Les députés reviennent également sur les agences et les agences exécutives de l’Union, en indiquant que le Parlement contrôlera de près le niveau de leur financement.
Conclusions et mandat éventuel pour la conciliation : dans la perspective de la conciliation budgétaire de juillet, les députés estiment que les points suivants devraient être débattus :
- niveau approprié des paiements;
- conformité avec le principe de bonne gestion financière, dès lors qu'il s'agit notamment de dresser un tableau réaliste des besoins de la rubrique 4;
- engagement de la Commission à présenter des budgets rectificatifs visant exclusivement à mobiliser les financements en question, afin d'éviter de retarder la fourniture de l'aide financière;
- réponse appropriée aux exigences dans le domaine de l'aide et de la sécurité alimentaires;
- état d'avancement de la mise en œuvre du paragraphe 44 de l'AII et du plan d'action de la Commission pour un cadre de contrôle interne intégré;
- ressources suffisantes pour l'Europe des citoyens;
- intentions provisoires de l'autorité budgétaire en matière de projets pilotes et d'actions préparatoires;
- clarté de la présentation du budget, notamment en ce qui concerne les dépenses administratives et les ressources humaines (notamment externalisation des tâches) ;
- dotation budgétaire appropriée permettant de répondre aux priorités de l'UE tant en matière de "compétitivité pour la croissance et d'emploi", de "lutte contre le changement climatique et de promotion d'une Europe durable" que de "réalisation de la politique commune de l'immigration".
Les députés annoncent qu’au cours des négociations à venir avec le Conseil, les députés feront pleinement usage de leurs pouvoirs que leur confère l'accord interinstitutionnel, y compris "la flexibilité législative de 5%" si nécessaire.
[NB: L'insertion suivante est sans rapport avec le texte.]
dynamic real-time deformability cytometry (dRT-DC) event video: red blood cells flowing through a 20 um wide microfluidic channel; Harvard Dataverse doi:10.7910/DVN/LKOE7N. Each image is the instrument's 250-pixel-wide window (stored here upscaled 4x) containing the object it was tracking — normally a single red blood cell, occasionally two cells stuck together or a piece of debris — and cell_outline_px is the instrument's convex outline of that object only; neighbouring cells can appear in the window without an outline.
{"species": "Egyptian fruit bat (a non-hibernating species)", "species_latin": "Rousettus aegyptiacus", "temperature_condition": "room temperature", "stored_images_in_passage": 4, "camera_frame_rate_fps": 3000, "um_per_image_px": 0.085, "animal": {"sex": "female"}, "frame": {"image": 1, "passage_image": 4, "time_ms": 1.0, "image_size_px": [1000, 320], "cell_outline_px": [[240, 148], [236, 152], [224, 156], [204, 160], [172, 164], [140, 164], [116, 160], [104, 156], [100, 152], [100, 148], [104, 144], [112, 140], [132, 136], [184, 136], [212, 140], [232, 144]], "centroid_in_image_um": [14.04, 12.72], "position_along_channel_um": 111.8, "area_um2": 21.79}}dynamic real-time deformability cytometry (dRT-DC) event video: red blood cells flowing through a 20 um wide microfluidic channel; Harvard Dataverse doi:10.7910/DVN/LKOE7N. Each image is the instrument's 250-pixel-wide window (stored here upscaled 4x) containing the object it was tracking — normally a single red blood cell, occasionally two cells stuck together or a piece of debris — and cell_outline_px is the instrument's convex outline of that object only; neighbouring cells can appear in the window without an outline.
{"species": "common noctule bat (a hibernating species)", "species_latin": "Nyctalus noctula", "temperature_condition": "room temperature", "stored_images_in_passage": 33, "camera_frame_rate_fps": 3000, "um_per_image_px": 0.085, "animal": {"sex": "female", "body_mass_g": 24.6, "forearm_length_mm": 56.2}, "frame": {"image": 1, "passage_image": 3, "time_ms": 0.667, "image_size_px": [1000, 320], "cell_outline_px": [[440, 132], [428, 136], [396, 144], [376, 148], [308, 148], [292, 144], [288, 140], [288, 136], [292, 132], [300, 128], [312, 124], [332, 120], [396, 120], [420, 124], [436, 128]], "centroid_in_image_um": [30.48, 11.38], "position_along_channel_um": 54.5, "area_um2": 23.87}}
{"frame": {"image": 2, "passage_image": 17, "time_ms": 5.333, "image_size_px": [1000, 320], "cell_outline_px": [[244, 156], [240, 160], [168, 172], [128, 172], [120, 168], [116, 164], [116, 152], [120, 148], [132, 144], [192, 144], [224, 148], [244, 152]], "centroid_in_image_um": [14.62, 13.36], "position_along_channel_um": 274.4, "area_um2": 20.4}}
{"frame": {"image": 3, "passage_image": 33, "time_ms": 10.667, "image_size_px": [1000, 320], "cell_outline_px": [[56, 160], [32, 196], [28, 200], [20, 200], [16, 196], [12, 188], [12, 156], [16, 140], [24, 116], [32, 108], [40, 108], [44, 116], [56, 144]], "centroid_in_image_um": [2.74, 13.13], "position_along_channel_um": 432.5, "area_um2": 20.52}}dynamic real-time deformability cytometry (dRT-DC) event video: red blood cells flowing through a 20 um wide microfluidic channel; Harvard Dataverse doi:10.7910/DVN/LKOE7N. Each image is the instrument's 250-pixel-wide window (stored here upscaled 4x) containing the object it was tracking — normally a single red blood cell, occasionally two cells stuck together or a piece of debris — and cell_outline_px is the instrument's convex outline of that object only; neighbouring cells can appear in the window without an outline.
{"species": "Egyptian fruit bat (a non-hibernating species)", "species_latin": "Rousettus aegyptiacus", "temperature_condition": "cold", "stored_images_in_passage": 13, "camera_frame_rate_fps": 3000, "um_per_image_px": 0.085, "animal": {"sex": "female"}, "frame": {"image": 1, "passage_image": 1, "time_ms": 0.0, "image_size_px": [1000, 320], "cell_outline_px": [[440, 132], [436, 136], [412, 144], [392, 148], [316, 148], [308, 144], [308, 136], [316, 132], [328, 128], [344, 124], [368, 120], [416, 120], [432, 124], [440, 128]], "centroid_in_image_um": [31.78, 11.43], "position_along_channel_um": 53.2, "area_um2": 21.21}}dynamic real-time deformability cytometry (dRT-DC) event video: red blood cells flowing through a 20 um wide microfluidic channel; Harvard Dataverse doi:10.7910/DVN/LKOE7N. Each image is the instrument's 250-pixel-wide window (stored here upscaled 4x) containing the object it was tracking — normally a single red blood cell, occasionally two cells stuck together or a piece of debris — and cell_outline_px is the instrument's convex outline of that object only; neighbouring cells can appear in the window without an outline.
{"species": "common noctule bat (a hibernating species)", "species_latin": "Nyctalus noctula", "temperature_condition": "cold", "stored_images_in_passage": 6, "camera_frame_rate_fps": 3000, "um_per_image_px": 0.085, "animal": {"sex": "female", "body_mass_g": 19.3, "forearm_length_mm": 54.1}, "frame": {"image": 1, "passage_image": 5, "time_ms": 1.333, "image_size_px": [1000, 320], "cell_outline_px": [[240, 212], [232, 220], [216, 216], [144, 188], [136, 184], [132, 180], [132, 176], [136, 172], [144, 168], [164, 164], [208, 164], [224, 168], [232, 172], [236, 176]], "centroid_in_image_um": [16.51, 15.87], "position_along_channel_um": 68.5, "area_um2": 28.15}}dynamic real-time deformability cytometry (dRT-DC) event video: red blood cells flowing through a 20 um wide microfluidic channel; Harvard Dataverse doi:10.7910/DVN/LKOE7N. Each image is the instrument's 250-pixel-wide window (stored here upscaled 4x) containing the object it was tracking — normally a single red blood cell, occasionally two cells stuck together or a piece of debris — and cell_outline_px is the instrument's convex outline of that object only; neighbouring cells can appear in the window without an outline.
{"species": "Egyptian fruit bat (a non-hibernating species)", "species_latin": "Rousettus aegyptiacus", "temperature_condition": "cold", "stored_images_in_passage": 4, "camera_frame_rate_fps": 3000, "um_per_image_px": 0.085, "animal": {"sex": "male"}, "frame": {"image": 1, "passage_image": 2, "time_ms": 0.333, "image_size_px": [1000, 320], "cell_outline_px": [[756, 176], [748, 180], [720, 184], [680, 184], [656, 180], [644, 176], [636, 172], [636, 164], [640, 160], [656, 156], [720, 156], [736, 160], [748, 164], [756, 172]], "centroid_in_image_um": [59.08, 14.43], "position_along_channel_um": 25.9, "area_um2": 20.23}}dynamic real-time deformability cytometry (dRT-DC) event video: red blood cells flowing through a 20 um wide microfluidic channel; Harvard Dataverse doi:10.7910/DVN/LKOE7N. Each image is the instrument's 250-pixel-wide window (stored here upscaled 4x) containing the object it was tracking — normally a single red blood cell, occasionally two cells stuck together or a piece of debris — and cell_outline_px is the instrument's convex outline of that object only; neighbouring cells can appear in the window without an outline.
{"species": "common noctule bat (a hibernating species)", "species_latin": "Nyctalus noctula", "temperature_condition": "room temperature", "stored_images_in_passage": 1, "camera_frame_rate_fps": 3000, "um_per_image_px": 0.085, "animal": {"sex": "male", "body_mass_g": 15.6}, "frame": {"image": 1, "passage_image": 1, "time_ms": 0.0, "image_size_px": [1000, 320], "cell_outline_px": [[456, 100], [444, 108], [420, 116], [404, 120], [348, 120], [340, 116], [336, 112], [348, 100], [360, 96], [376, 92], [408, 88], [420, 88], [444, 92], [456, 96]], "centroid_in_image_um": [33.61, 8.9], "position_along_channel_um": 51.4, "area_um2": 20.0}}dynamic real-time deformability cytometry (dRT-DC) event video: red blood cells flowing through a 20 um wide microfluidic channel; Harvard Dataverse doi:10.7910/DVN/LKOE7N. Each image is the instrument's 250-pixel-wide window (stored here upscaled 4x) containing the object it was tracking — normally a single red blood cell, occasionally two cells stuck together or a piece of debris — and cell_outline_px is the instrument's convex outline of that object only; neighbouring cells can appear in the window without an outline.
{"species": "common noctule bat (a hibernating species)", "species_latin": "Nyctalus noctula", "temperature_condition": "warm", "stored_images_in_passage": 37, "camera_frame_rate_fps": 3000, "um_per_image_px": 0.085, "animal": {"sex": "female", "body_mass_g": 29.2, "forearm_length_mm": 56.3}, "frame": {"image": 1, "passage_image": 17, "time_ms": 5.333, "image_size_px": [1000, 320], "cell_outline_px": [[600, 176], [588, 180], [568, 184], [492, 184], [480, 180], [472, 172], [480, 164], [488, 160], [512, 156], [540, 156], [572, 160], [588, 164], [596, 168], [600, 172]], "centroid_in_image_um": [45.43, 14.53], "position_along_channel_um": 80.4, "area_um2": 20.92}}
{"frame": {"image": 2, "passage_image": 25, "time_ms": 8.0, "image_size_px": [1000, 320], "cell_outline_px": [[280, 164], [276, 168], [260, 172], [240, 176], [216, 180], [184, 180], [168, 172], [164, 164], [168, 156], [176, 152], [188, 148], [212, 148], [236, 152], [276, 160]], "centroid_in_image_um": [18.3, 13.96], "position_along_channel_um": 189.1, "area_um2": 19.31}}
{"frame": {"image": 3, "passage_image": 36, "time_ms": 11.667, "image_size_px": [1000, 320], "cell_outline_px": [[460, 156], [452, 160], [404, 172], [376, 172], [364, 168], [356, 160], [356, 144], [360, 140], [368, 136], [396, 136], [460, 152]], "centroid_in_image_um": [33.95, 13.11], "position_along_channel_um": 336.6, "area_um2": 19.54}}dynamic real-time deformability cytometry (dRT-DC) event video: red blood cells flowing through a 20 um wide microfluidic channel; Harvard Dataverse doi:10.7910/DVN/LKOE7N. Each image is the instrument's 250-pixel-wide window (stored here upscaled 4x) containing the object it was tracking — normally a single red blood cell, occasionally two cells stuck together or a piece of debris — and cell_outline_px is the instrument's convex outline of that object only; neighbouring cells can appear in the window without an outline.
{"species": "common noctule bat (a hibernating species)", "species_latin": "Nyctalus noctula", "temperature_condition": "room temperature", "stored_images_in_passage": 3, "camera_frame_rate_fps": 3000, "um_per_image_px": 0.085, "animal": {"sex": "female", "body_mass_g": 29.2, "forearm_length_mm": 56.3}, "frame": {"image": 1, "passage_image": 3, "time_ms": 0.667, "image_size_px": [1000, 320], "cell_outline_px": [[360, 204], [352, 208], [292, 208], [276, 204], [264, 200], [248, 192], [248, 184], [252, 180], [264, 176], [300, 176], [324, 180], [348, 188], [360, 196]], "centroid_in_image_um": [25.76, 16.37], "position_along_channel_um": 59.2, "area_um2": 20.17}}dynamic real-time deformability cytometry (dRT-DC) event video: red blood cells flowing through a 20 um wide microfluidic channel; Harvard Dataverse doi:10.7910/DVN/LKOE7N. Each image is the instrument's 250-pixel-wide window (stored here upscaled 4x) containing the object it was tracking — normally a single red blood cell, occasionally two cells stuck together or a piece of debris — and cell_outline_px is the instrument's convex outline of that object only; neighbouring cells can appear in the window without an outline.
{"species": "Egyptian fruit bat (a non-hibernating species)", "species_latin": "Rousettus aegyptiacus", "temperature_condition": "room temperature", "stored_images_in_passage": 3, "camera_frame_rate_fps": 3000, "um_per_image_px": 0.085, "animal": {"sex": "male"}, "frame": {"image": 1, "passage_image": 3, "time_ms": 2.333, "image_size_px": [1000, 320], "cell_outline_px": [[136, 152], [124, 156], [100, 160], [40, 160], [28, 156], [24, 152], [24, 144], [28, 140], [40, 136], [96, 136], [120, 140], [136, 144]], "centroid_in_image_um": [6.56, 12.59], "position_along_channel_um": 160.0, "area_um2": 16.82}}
Ils insistent sur l'importance du principe de solidarité incarné par la politique régionale et de développement, qui doit demeurer l'un des principes directeur de l'UE.
Enfin, les députés déplorent fortement l'habitude prise par le Conseil de procéder à des coupes linéaires lors de sa 1ère lecture du budget de l'Union sans qu'aucune justification précise ne soit fournie. Ils rappellent que l'établissement du budget est un acte politique qui doit associer pleinement le Parlement européen.